Le récit est articulé autour de lettres, imaginaires , écrites à cette mère absente , et s’appuie également sur des archives familiales , celles de son père Henri Brunswic .Pourtant , le cadre purement familial est loin d’être l’unique thème de ce récit .Pendant la Seconde guerre mondiale, L’histoire de la famille d’Anne Brunswic passe en effet par Bruxelles, un séjour à Paris, puis en Bretagne .Le franchissement de la ligne de démarcation précède l’embarquement vers le Portugal , puis Londres comme destination finale .

Anne Brunswic évoque aussi les origines de sa famille maternelle en Lituanie, ce qui est prétexte à un examen de l’histoire de cette partie de l’Europe, si souvent sujette à des changements de frontière, de nom, d’appartenance politique.
Elle rappelle également sa situation d’enfant, le « numéro 3 », dans une famille aux résidences multiples. La lecture du chapitre relatant le transit de sa famille à Caldas da Rainha nous apporte quelques éclairages sur le rôle du Portugal pendant la guerre : «  Sur un point, tous les réfugiés qui fuyaient l’Europe occupée par les Nazis , le Portugal était un paradis !(…) Et un havre de sûreté car, malgré des demandes pressantes, les autorités portugaises-sur ce point et sur beaucoup d’autres infiniment plus clémentes que le régime de Vichy- n’ont jamais livré personne aux nazis . »

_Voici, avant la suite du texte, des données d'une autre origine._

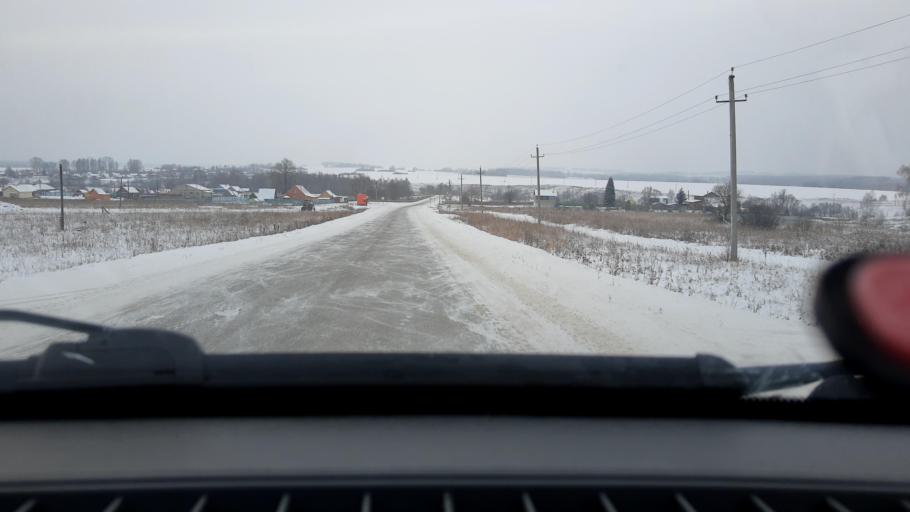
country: RU
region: Bashkortostan
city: Iglino
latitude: 54.6465
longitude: 56.4257
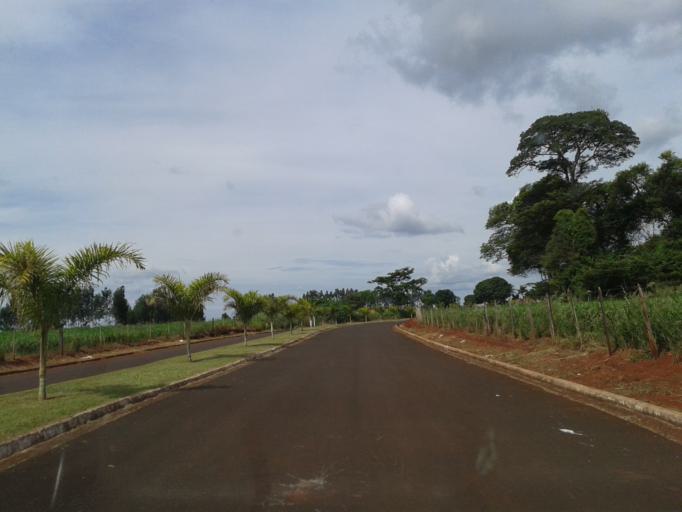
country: BR
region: Minas Gerais
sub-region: Centralina
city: Centralina
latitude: -18.5789
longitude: -49.1977
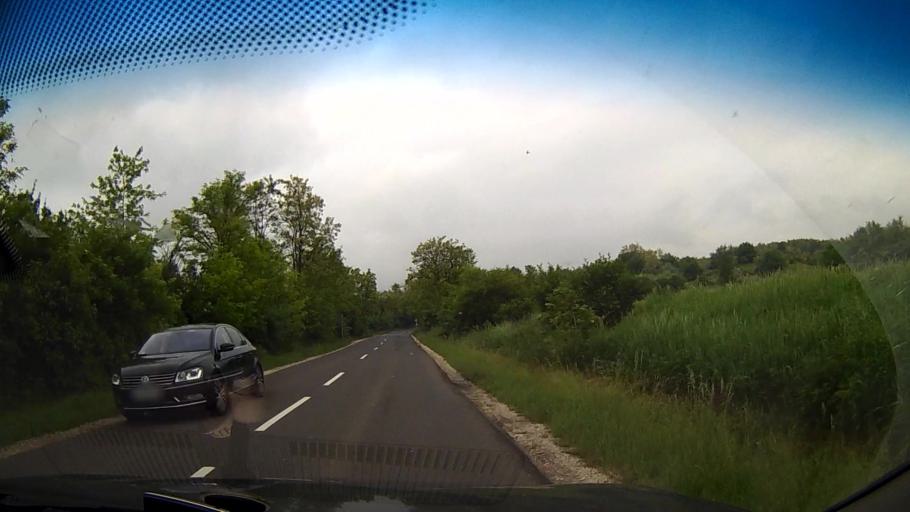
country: HU
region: Pest
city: Piliscsaba
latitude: 47.6413
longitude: 18.7841
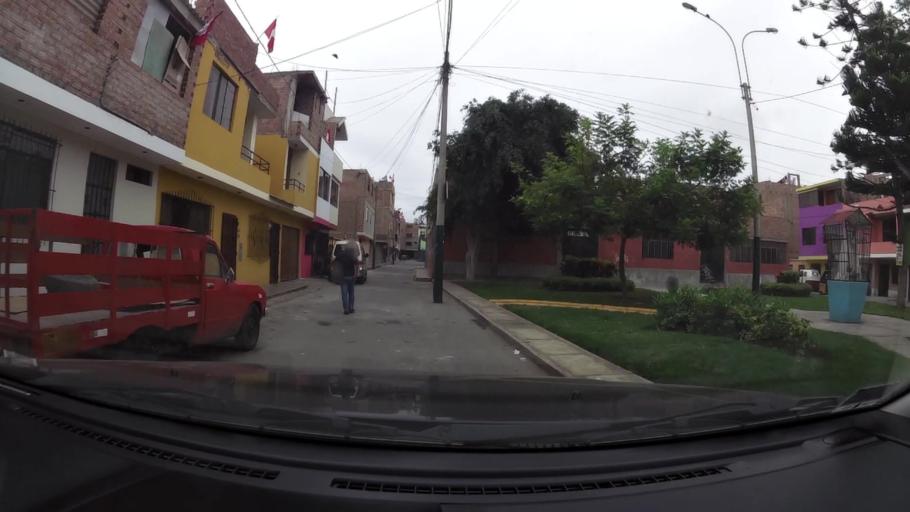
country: PE
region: Lima
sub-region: Lima
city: Surco
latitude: -12.1533
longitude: -77.0166
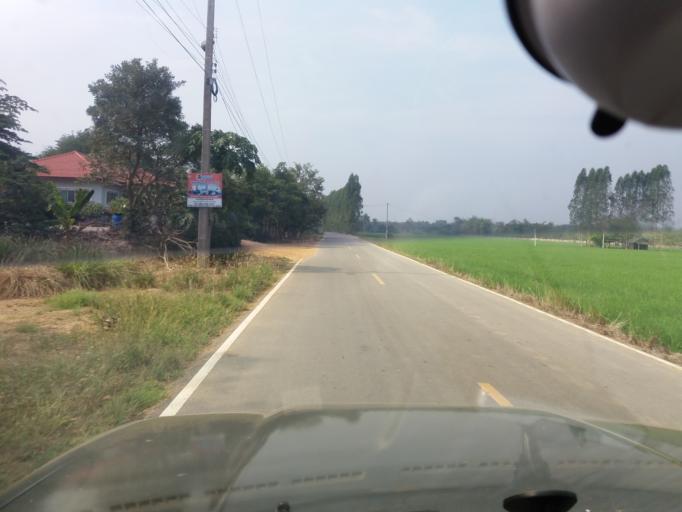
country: TH
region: Suphan Buri
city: Doem Bang Nang Buat
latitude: 14.8929
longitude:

Anne Brunswic pointe également la volonté d’ascension sociale de sa mère, le désir de la reconnaissance de la réussite par ses acquisitions immobilières prestigieuses : « En dix ans, tu seras passée de la porte de Champerret à la Place Malesherbes , la distance de trois stations de métro et d’à peine un kilomètre mais une véritable frontière sociale .(…) Ou bien cherchais-tu à combler , à devancer même, les appétits-de standing, de respectabilité, d’honneurs, d’argent - de ton insatiable mari ?  »

On y découvre aussi l’une des sources de la souffrance de l’auteure : l’absence , la distance affective : « Tu étais déjà une mère absente. Absente à l’heure des câlins. Absente pendant les vacances d’été que tu passais en général seule avec papa, confiant tes rejetons aux parents , aux amis , ou, à défaut à des homes d’enfants .  »

Le prologue et l’épilogue de ce récit, un dialogue posthume avec son père, sont marqués par l’omniprésence de la douleur, de l’amertume. Pourtant, Anne Brunswic parvient à éviter l’écueil, toujours possible dans ce genre de récit, du jugement définitif, en reliant son histoire personnelle à celle du monde, à l’histoire contemporaine, au rapport à la judéité, à la sincérité personnelle.